Un responsable du ministère de la Santé de Gaza, qui tient les registres des victimes, a fait état d'un chiffre plus élevé, soit 165 enfants tués depuis le cessez-le-feu, sur un total de 442 décès. "De plus, sept enfants sont morts d'hypothermie depuis le début de l'année", a déclaré à l'AFP Zaher Al-Wahidi, directeur du département informatique du ministère de la Santé.

Interrogée par l'AFP, l'armée israélienne n'a elle pas été en mesure de réagir dans l'immédiat.

M. Elder a souligné que les enfants de Gaza vivaient "toujours dans la peur.
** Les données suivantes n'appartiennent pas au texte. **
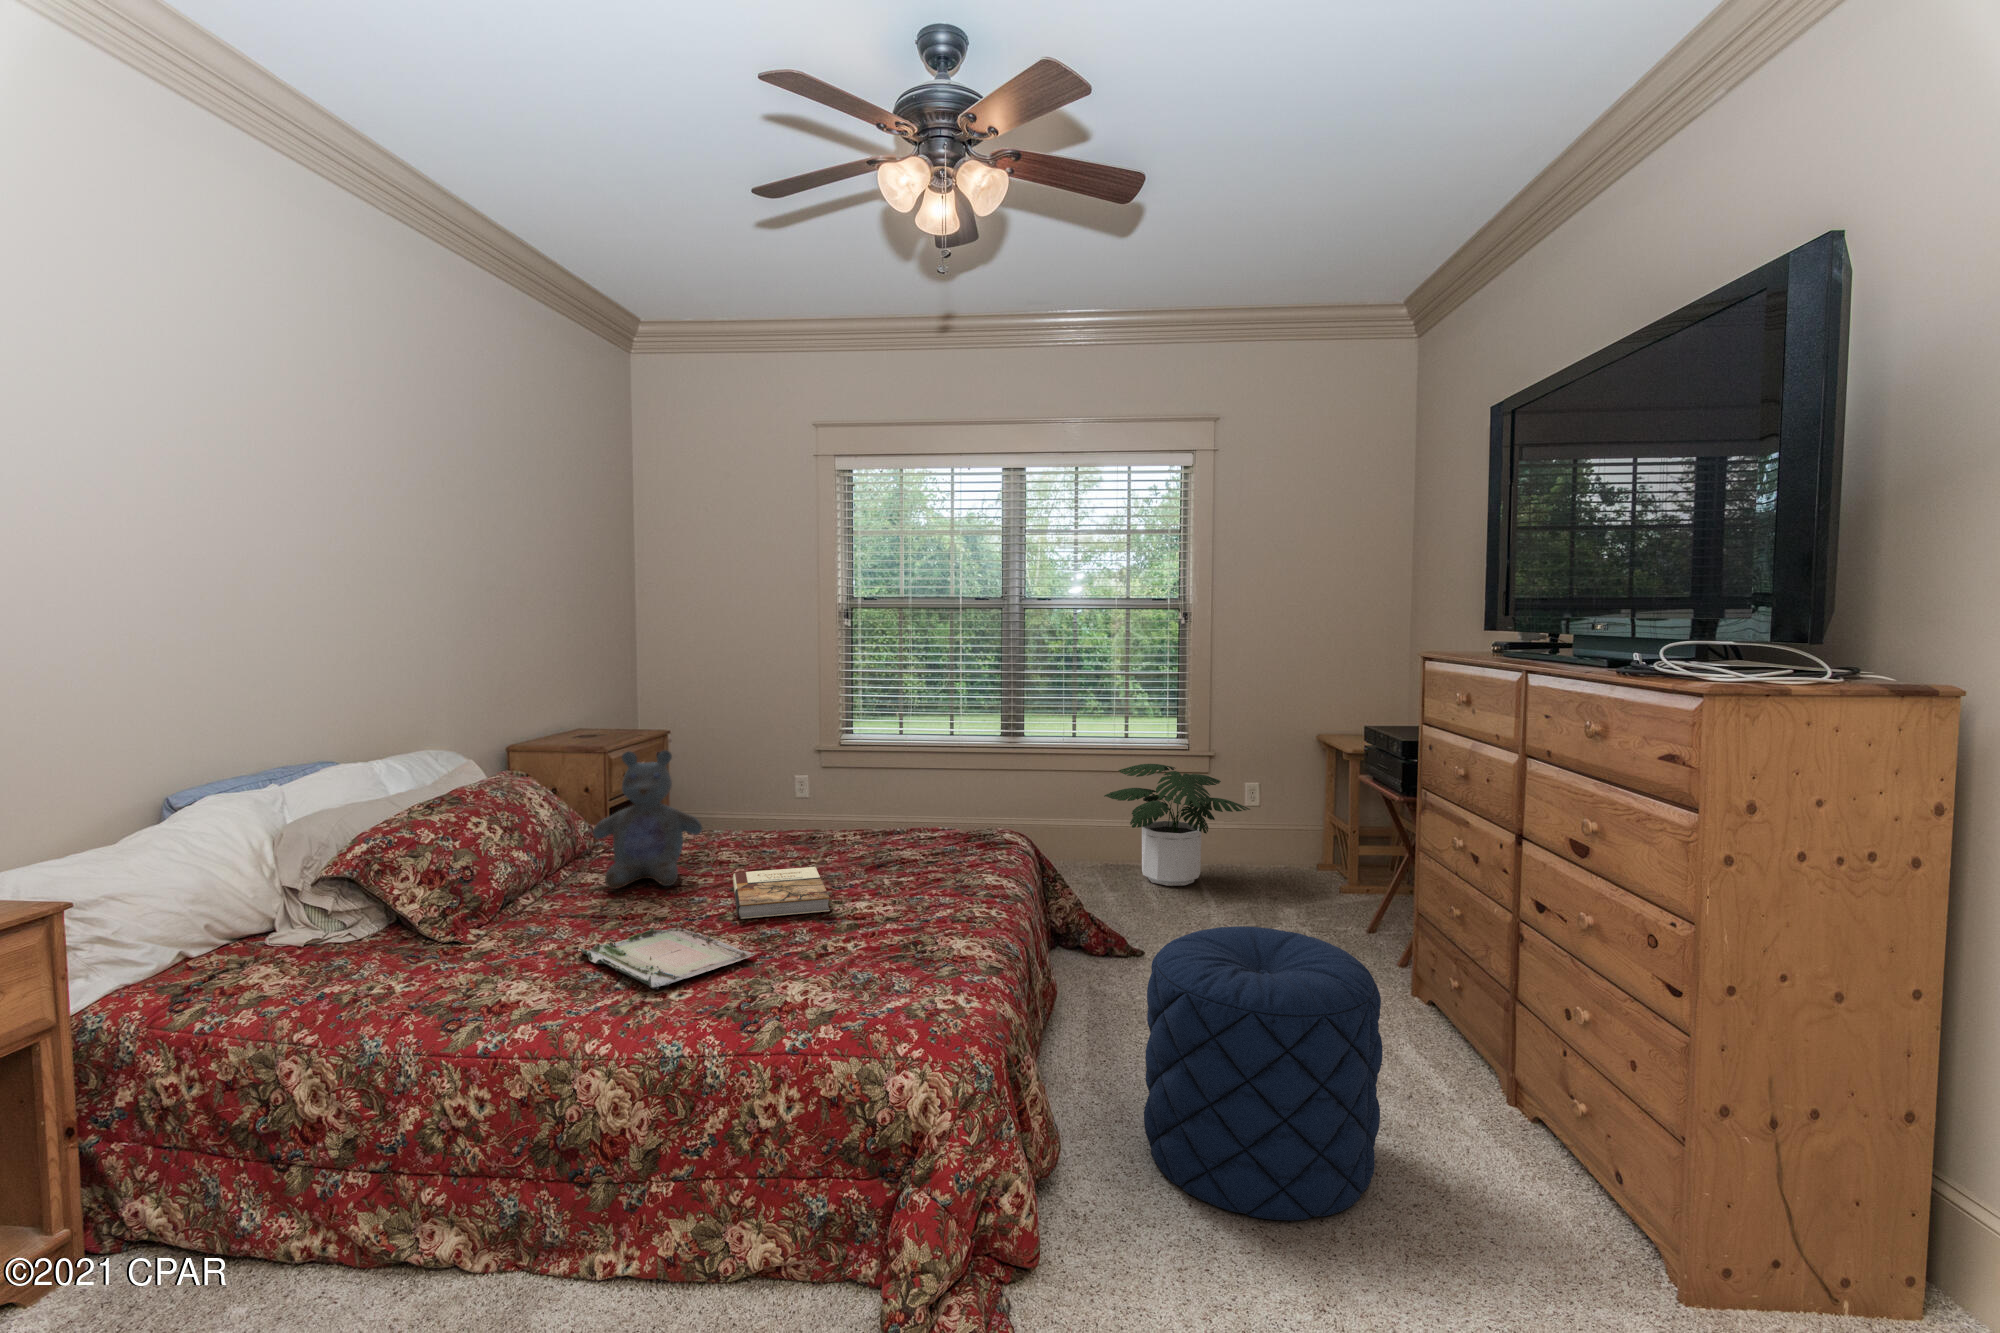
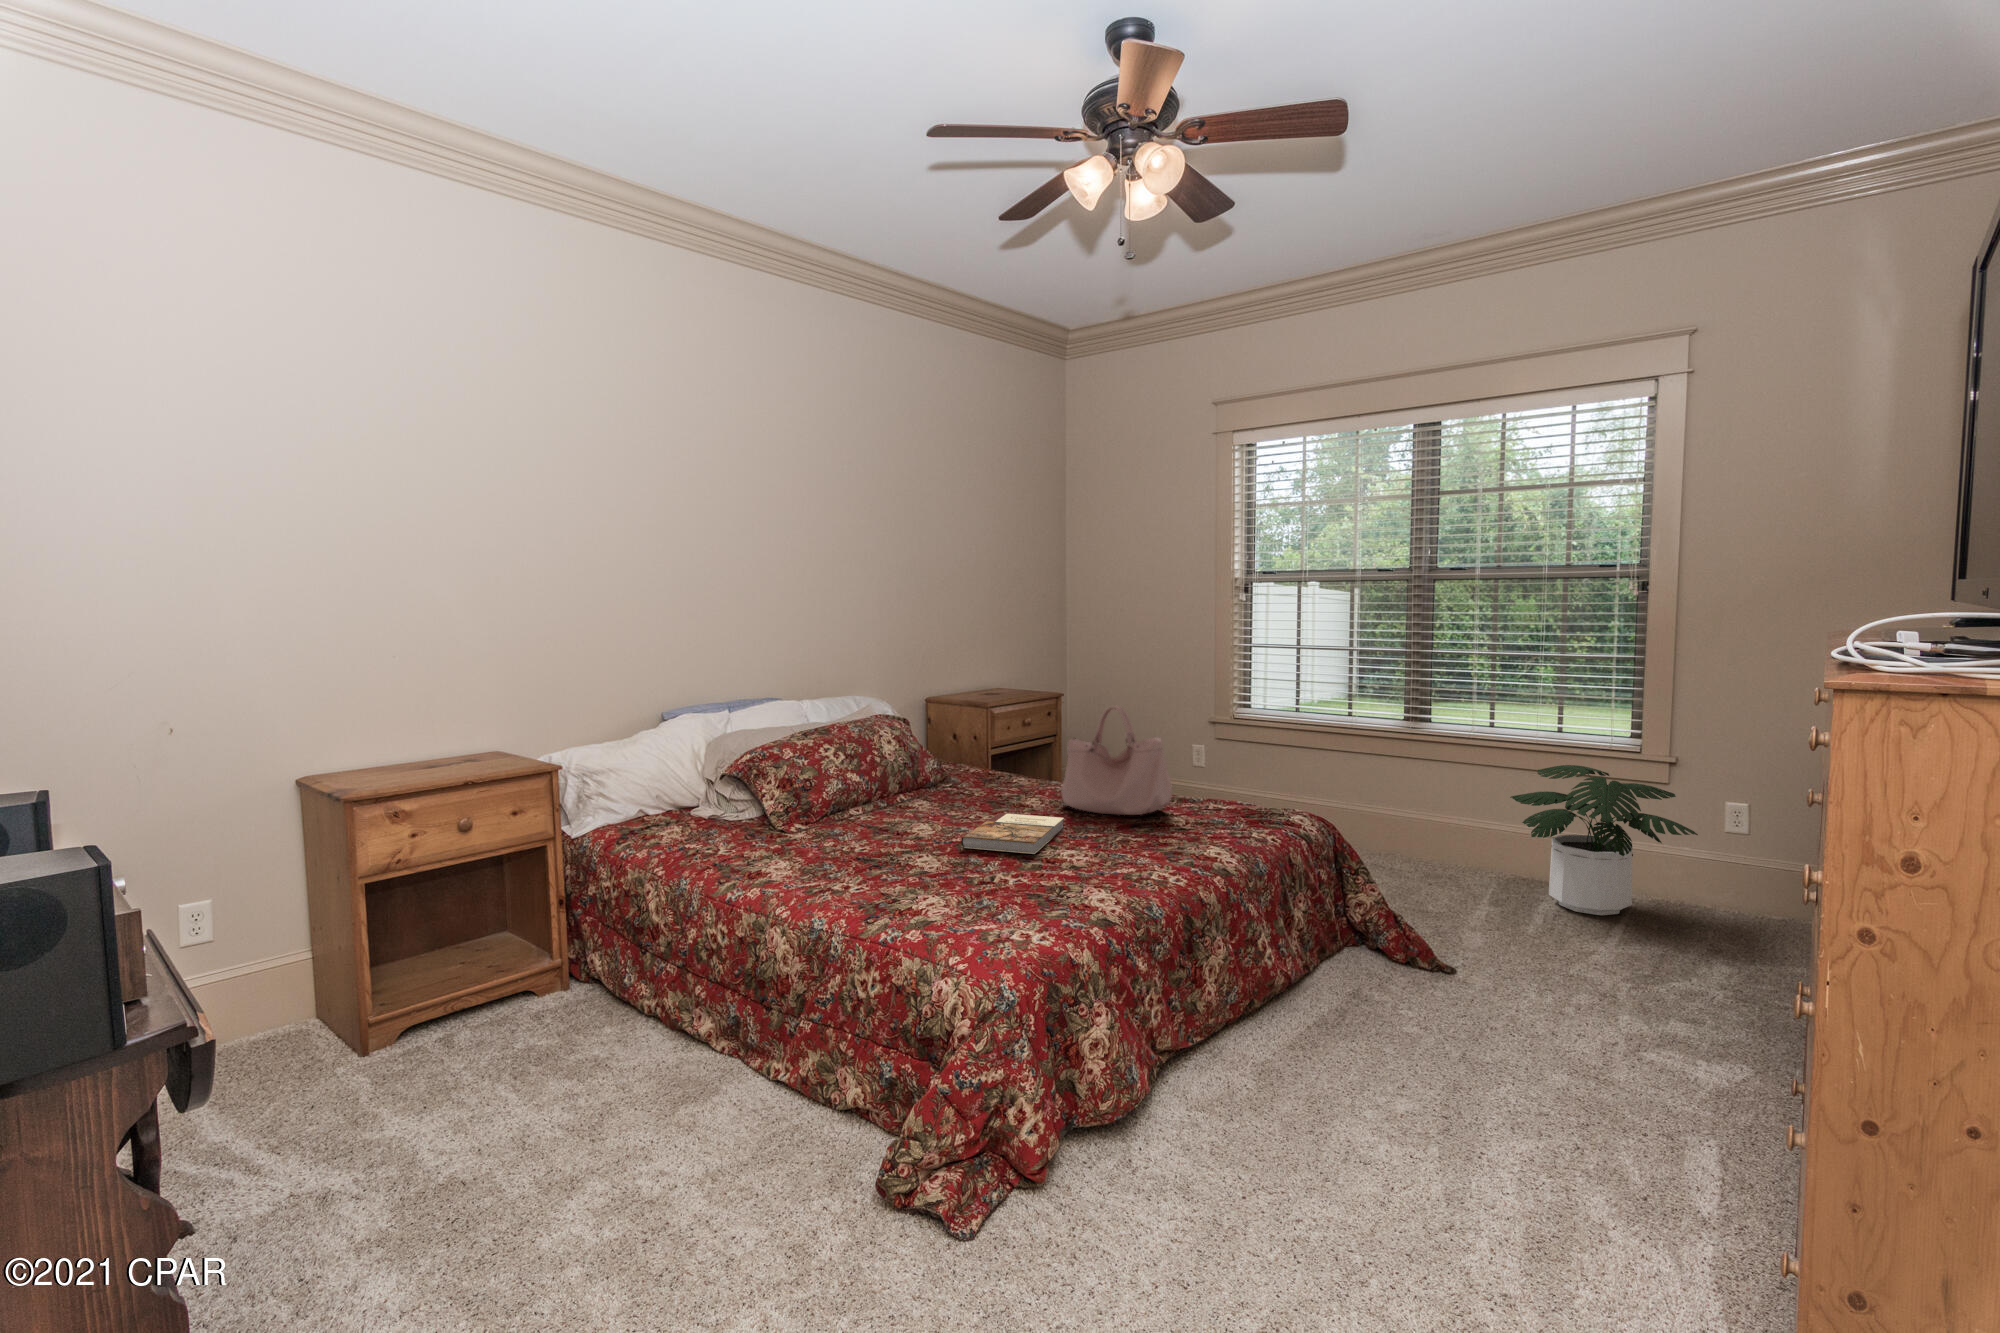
handbag: none [777,738,903,857] -> present [1061,706,1172,815]
stuffed bear: present [593,750,703,889] -> none [904,704,988,816]
tray: present [580,920,755,989] -> none [834,837,934,883]
pouf: present [1144,926,1383,1220] -> none [1230,933,1497,1258]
Les traumatismes psychologiques restent non soignés et, plus cela dure, plus ils s'aggravent et deviennent difficiles à guérir", a-t-il prévenu, évoquant une vie qui "reste donc suffocante" et la survie "précaire".

"Un cessez-le-feu qui ralentit les bombardements est un progrès, mais un cessez-le-feu qui continue d'ensevelir des enfants est insuffisant", a-t-il insisté estimant que "ce que le monde appelle aujourd'hui le calme serait considéré comme une crise ailleurs".

En novembre, les autorités de Gaza avaient annoncé que plus de 70.000 personnes ont été tuées depuis le début de la guerre menée par Israël en représailles de l'attaque sans précédent du Hamas contre ce pays le 7 octobre 2023.

Près de 80% des bâtiments de Gaza ont été détruits ou endommagés par la guerre, selon les données de l'ONU.

Par ailleurs, M. Elder a dénoncé la décision d'Israël, le 1er janvier, de suspendre l'accès à la bande de Gaza à 37 organisations humanitaires étrangères qui avaient refusé de communiquer aux autorités palestiniennes la liste de leurs employés.

"Bloquer les ONG internationales, bloquer toute aide humanitaire (...), c'est bloquer une aide vitale", a-t-il protesté.

Bien que l'Unicef soit parvenue à augmenter considérablement l'aide reçue depuis le cessez-le-feu, M. Elder a souligné qu'il fallait "des partenaires sur le terrain".

"Lorsque des ONG clés sont interdites de fournir une aide humanitaire et de témoigner, et que des journalistes étrangers sont bloqués", on peut légitimement se demander si l'objectif n'est pas de "restreindre l'examen des souffrances des enfants", a-t-il ajouté.